# HOMEWORK 6: TEXT CLASSIFICATION
In this homework, you will create models to classify texts from TRUE call-center. There are two classification tasks:
1. Action Classification: Identify which action the customer would like to take (e.g. enquire, report, cancle)
2. Object Classification: Identify which object the customer is referring to (e.g. payment, truemoney, internet, roaming)

We will focus only on the Object Classification task for this homework.

In this homework, you are asked compare different text classification models in terms of accuracy and inference time.

You will need to build 3 different models.

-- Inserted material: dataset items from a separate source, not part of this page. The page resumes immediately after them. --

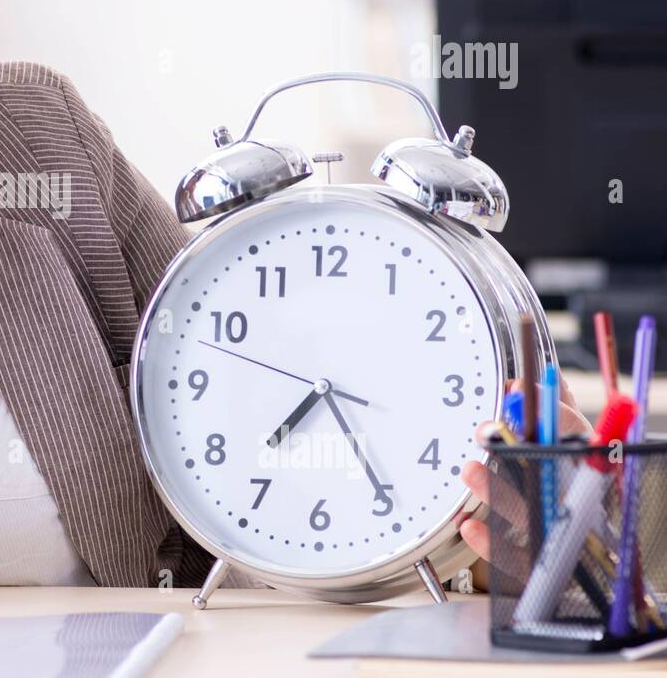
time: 7:25
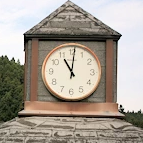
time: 11:01
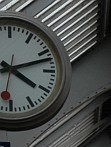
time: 4:12
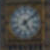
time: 5:08
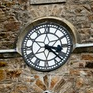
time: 3:21
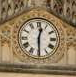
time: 12:29
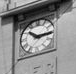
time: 10:14
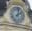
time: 2:02
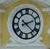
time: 2:22
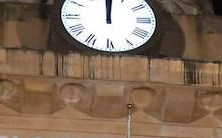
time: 12:01
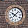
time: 10:07
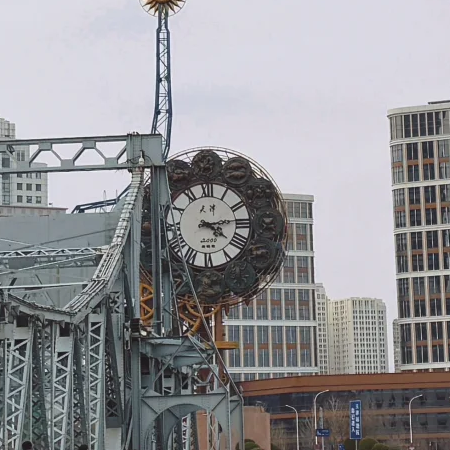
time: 4:13
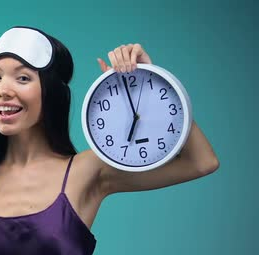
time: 6:58
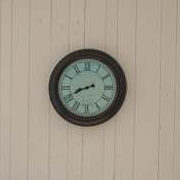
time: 8:41
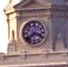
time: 3:38
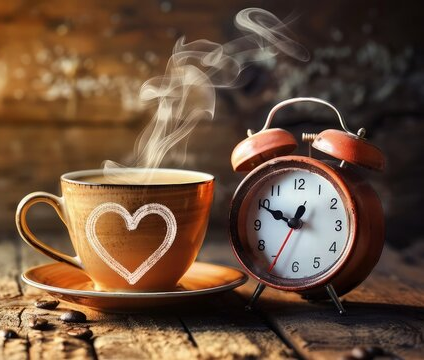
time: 12:49
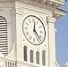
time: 12:23
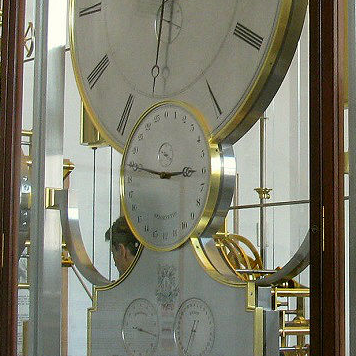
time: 2:46
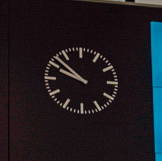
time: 9:52
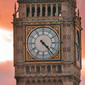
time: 4:23
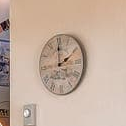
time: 2:00
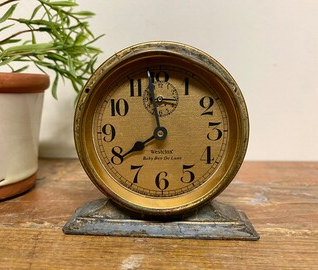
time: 7:58
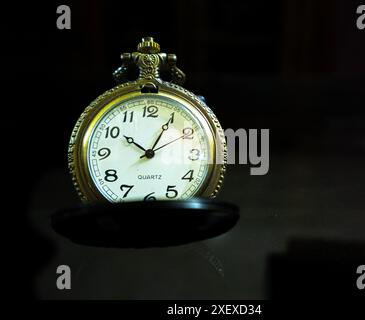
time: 10:04
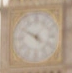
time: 4:49
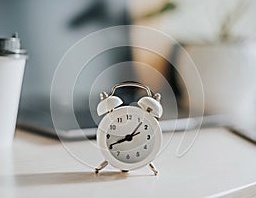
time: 8:07
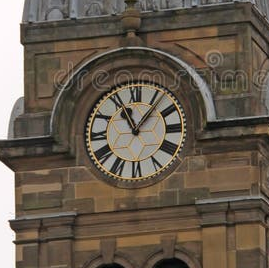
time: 11:06
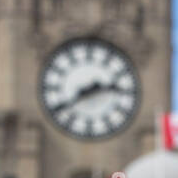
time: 2:39
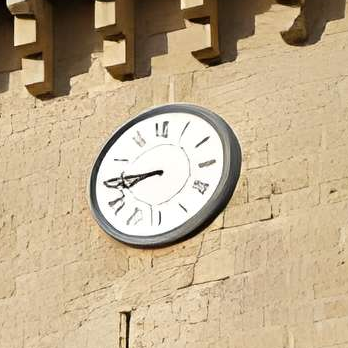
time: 8:45
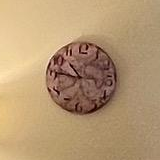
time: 10:46
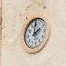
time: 2:00
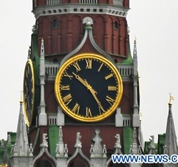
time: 10:24
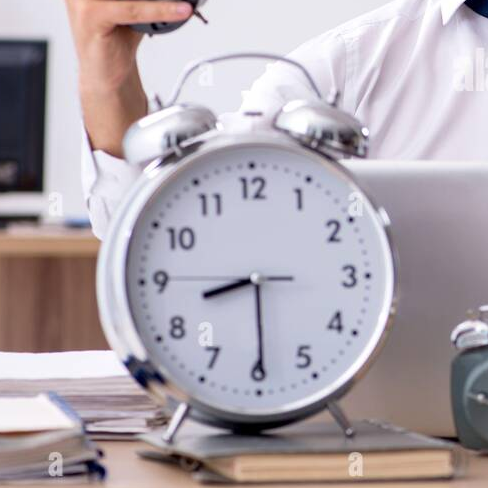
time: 8:29
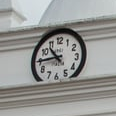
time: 10:44
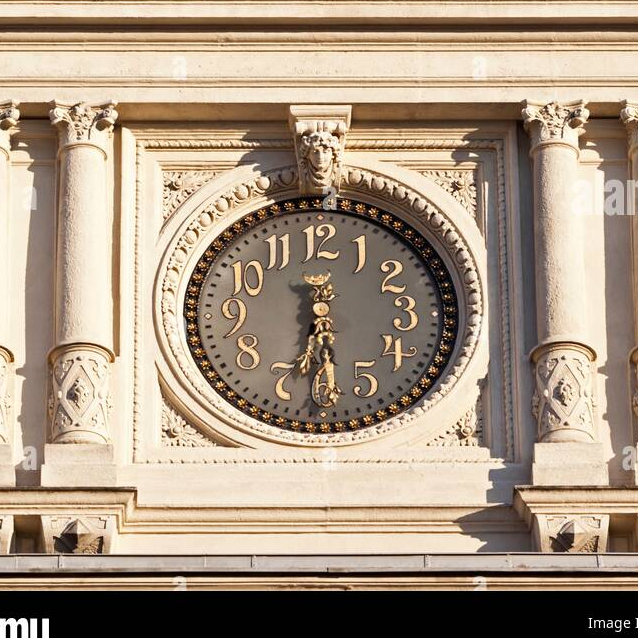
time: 5:30
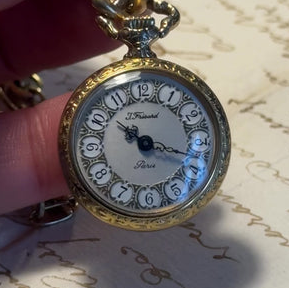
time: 10:18
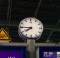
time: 7:45
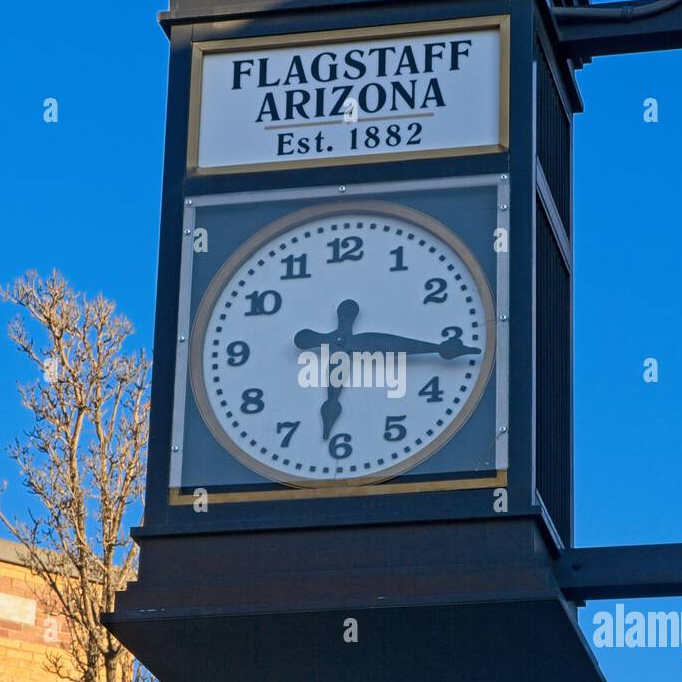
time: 6:16
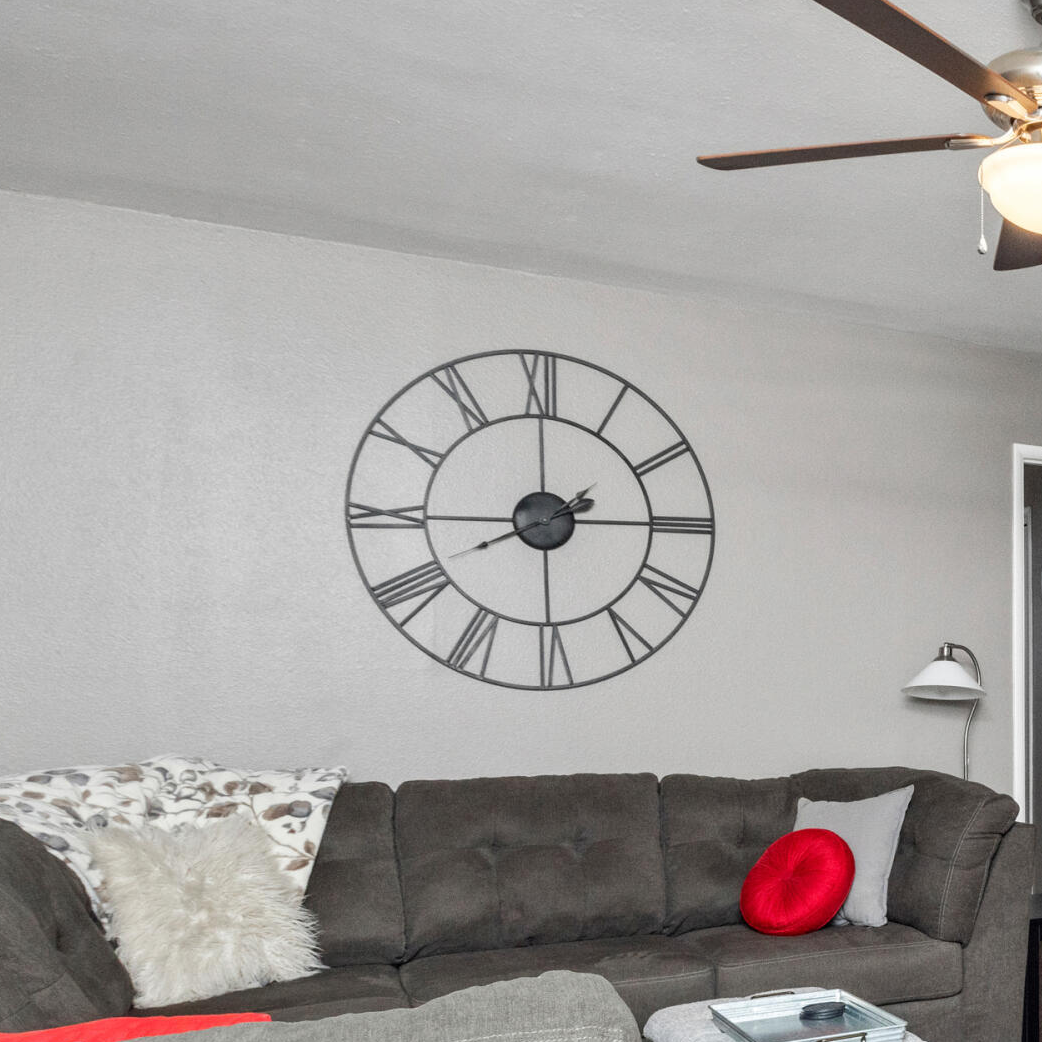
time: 2:00
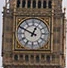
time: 12:49
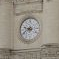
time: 9:40
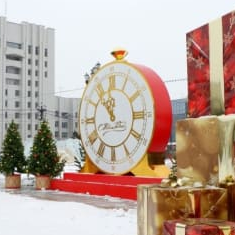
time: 11:53
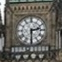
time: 2:30
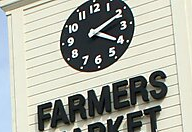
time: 4:10
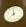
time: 7:59
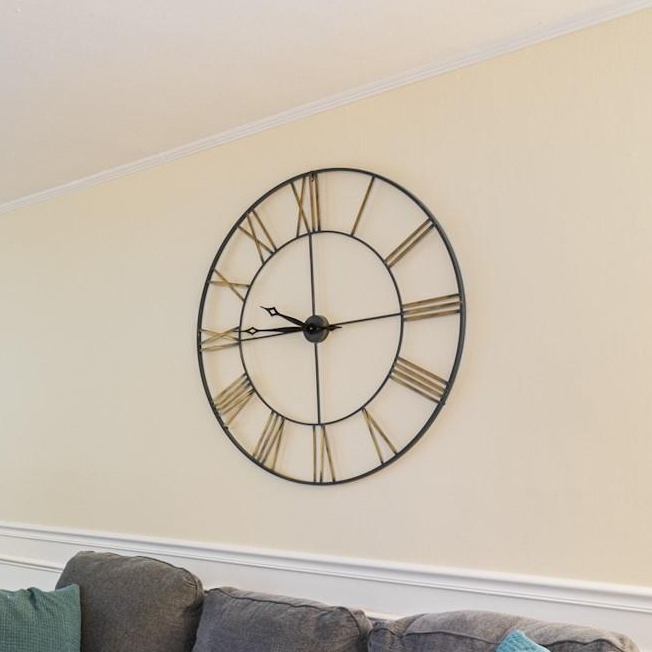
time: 9:45
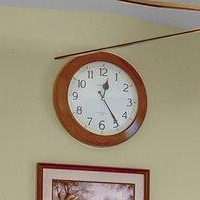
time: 12:24
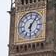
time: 6:06
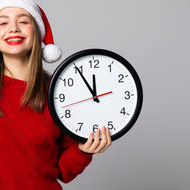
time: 11:54
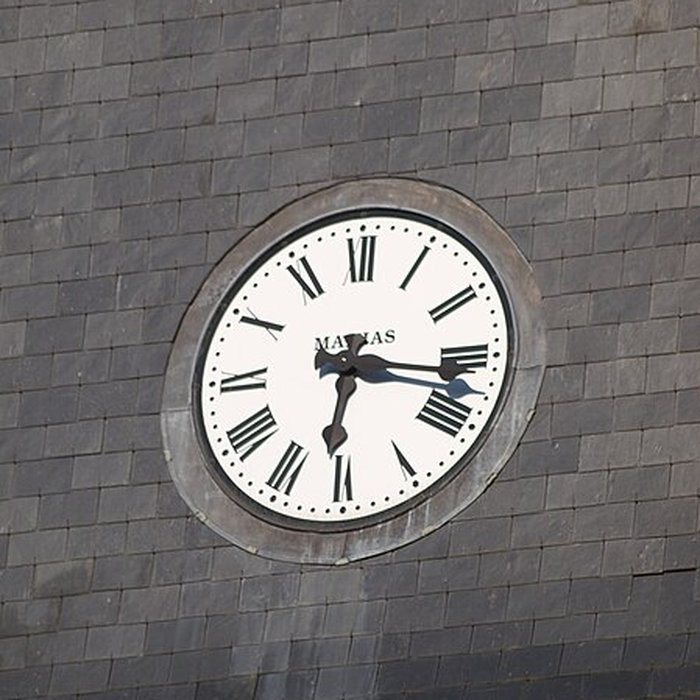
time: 6:17
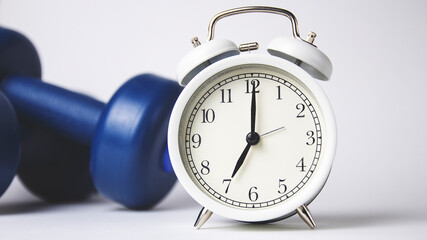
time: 7:00
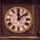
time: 12:08
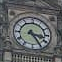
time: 3:24
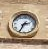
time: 2:34
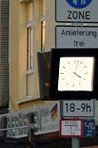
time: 4:02
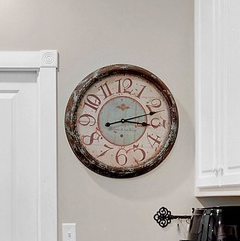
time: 3:12
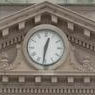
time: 12:31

1. A model based on tf-idf
2. A model based on MUSE
3. A model based on wangchanBERTa

**You will be ask to submit 3 different files (.pdf from .ipynb) that does the 3 different models. Finally, answer the accuracy and runtime numbers in MCV.**

This homework is quite free form, and your answer may vary. We hope that the processing during the course of this assignment will make you think more about the design choices in text classification.

In [1]:
# !wget --no-check-certificate https://www.dropbox.com/s/37u83g55p19kvrl/clean-phone-data-for-students.csv
# !pip install pythainlp

In [2]:
# Install transformers and thai2transformers
!pip install wandb
!pip install -q transformers==4.30.1 datasets evaluate thaixtransformers
!pip install -q emoji pythainlp sefr_cut tinydb seqeval sentencepiece pydantic jsonlines
!pip install peft==0.10.0



## Import libs for WangChanberta

In [3]:
%matplotlib inline

import numpy as np
import pandas as pd
import matplotlib.pyplot as plt
import sklearn
import torch
import pickle
from collections import defaultdict
from functools import partial
from tqdm.auto import tqdm
from IPython.display import display
from sklearn.metrics import accuracy_score
from sklearn.model_selection import train_test_split
from torch.utils.data import Dataset
from transformers import (
    AutoModel,
    AutoModelForMaskedLM,
    AutoModelForSequenceClassification,
    AutoModelForTokenClassification,
    AutoTokenizer,
    CamembertTokenizer,
    Trainer,
    TrainingArguments,
    pipeline,
)
from datasets import Dataset, DatasetDict
from thaixtransformers import Tokenizer
from thaixtransformers.preprocess import process_transformers

from transformers import DataCollatorWithPadding
import evaluate

# Set random seed for reproducibility
np.random.seed(42)


2025-02-14 19:50:21.935838: I tensorflow/core/util/port.cc:153] oneDNN custom operations are on. You may see slightly different numerical results due to floating-point round-off errors from different computation orders. To turn them off, set the environment variable `TF_ENABLE_ONEDNN_OPTS=0`.
2025-02-14 19:50:21.950874: E external/local_xla/xla/stream_executor/cuda/cuda_fft.cc:477] Unable to register cuFFT factory: Attempting to register factory for plugin cuFFT when one has already been registered
E0000 00:00:1739537421.965715  100291 cuda_dnn.cc:8310] Unable to register cuDNN factory: Attempting to register factory for plugin cuDNN when one has already been registered
E0000 00:00:1739537421.969564  100291 cuda_blas.cc:1418] Unable to register cuBLAS factory: Attempting to register factory for plugin cuBLAS when one has already been registered
2025-02-14 19:50:21.985718: I tensorflow/core/platform/cpu_feature_guard.cc:210] This TensorFlow binary is optimized to use available CPU instr

# Model 3 WangchanBERTa

We ask you to train a WangchanBERTa-based model.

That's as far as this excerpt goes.